Saved data entries

┌──

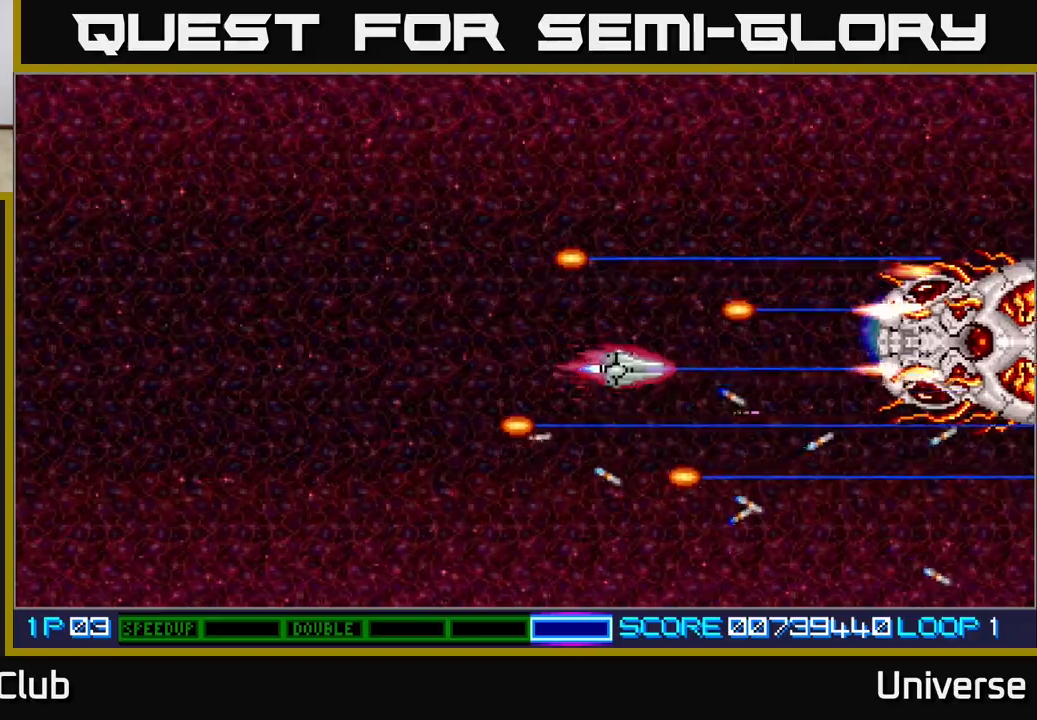
{"buttons": ["A", "DPAD_UP"], "left_stick": "center", "events": [[100, "DPAD_RIGHT", "down"], [100, "DPAD_UP", "up"], [167, "DPAD_RIGHT", "up"], [500, "DPAD_UP", "down"]]}
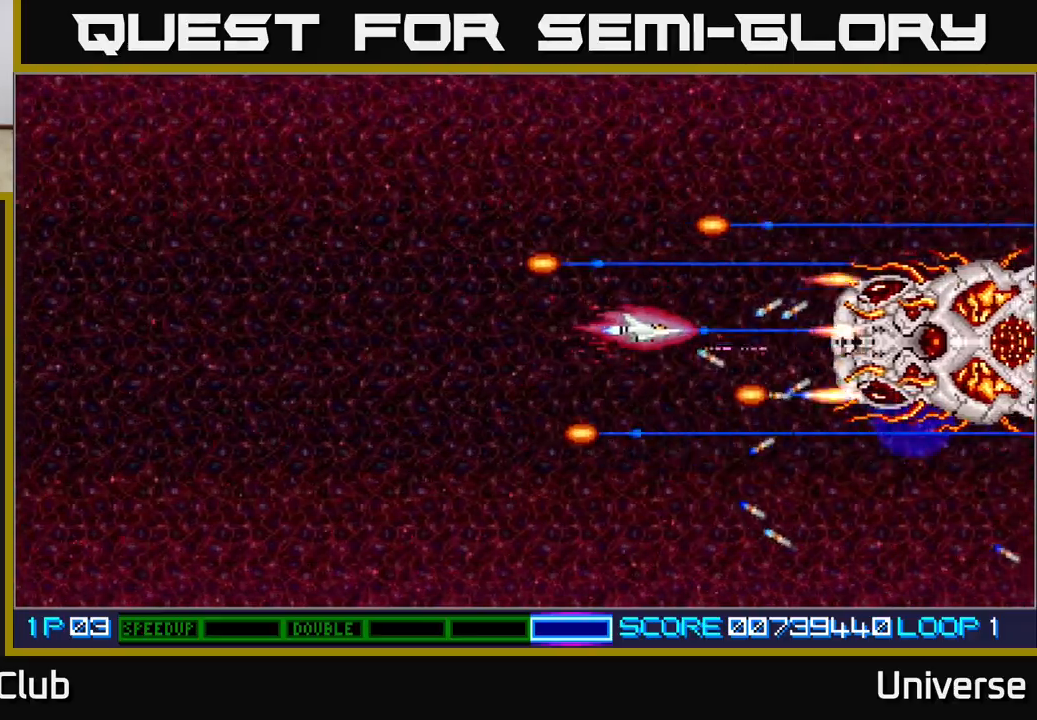
{"buttons": ["A"], "left_stick": "center", "events": [[33, "DPAD_LEFT", "down"], [50, "DPAD_UP", "up"], [67, "DPAD_LEFT", "up"], [317, "DPAD_DOWN", "down"], [333, "DPAD_DOWN", "up"], [333, "DPAD_LEFT", "down"], [350, "DPAD_LEFT", "up"]]}
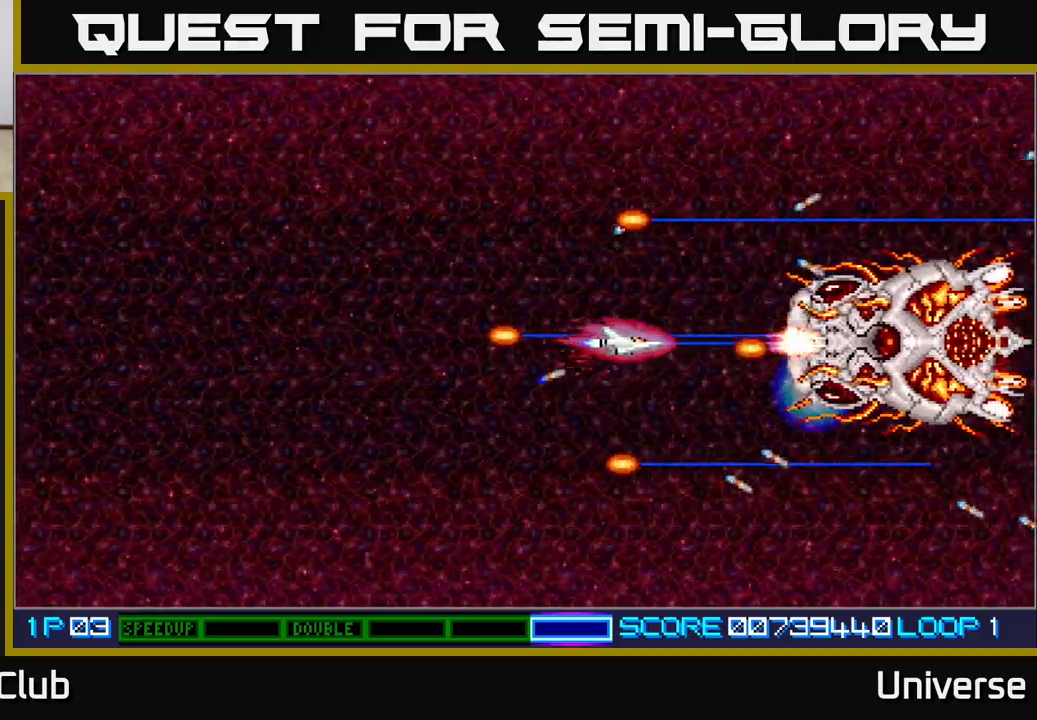
{"buttons": ["A", "DPAD_LEFT"], "left_stick": "center", "events": [[150, "DPAD_LEFT", "down"]]}
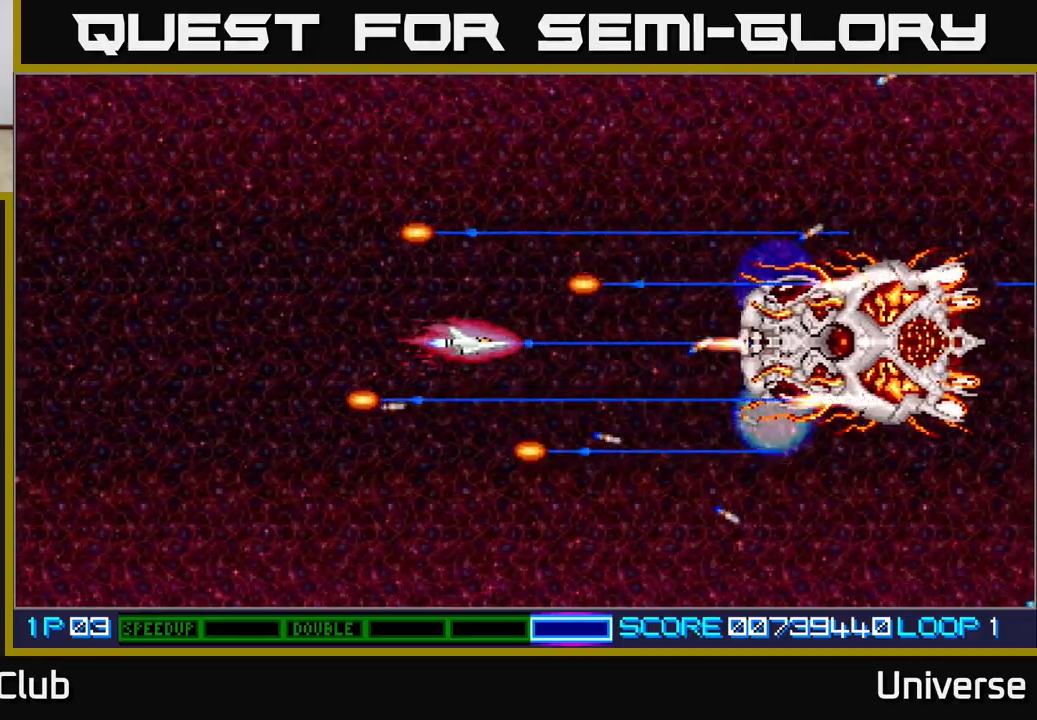
{"buttons": ["A", "DPAD_LEFT"], "left_stick": "center", "events": [[83, "DPAD_LEFT", "up"], [367, "DPAD_LEFT", "down"]]}
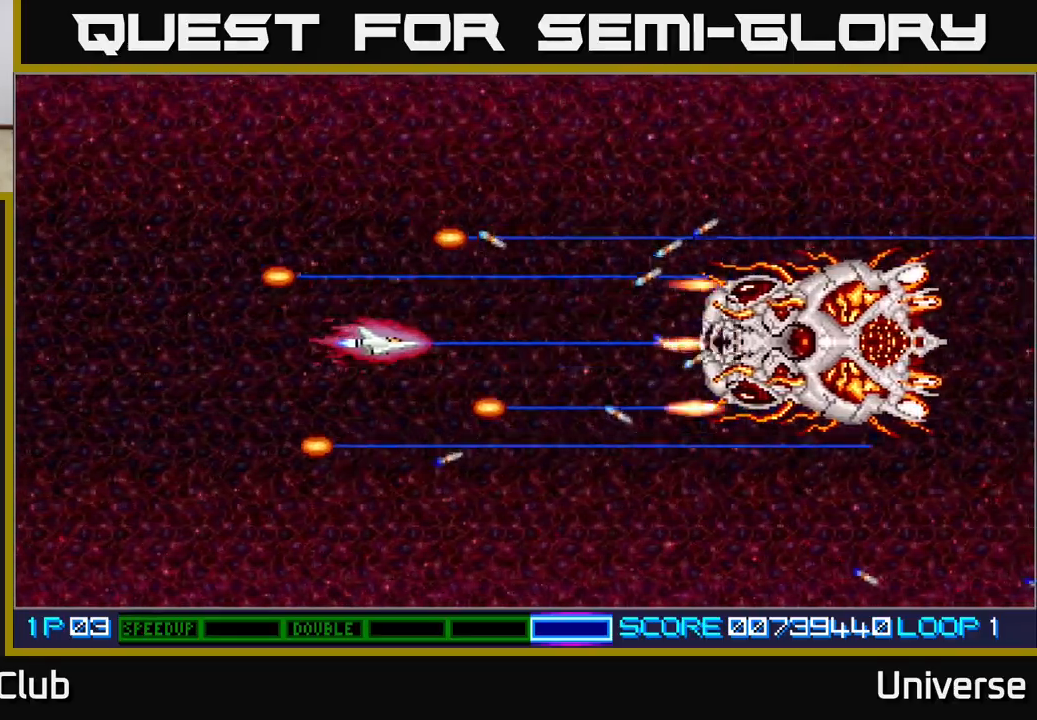
{"buttons": ["A"], "left_stick": "center", "events": [[33, "DPAD_LEFT", "up"], [200, "DPAD_LEFT", "down"], [367, "DPAD_LEFT", "up"]]}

└──

(Try it) Quote the records in their entirety, keeping the wording exact and excluding pictures.

(Completed exercise)
{"buttons": ["A", "DPAD_UP"], "left_stick": "center", "events": [[100, "DPAD_RIGHT", "down"], [100, "DPAD_UP", "up"], [167, "DPAD_RIGHT", "up"], [500, "DPAD_UP", "down"]]}
{"buttons": ["A"], "left_stick": "center", "events": [[33, "DPAD_LEFT", "down"], [50, "DPAD_UP", "up"], [67, "DPAD_LEFT", "up"], [317, "DPAD_DOWN", "down"], [333, "DPAD_DOWN", "up"], [333, "DPAD_LEFT", "down"], [350, "DPAD_LEFT", "up"]]}
{"buttons": ["A", "DPAD_LEFT"], "left_stick": "center", "events": [[150, "DPAD_LEFT", "down"]]}
{"buttons": ["A", "DPAD_LEFT"], "left_stick": "center", "events": [[83, "DPAD_LEFT", "up"], [367, "DPAD_LEFT", "down"]]}
{"buttons": ["A"], "left_stick": "center", "events": [[33, "DPAD_LEFT", "up"], [200, "DPAD_LEFT", "down"], [367, "DPAD_LEFT", "up"]]}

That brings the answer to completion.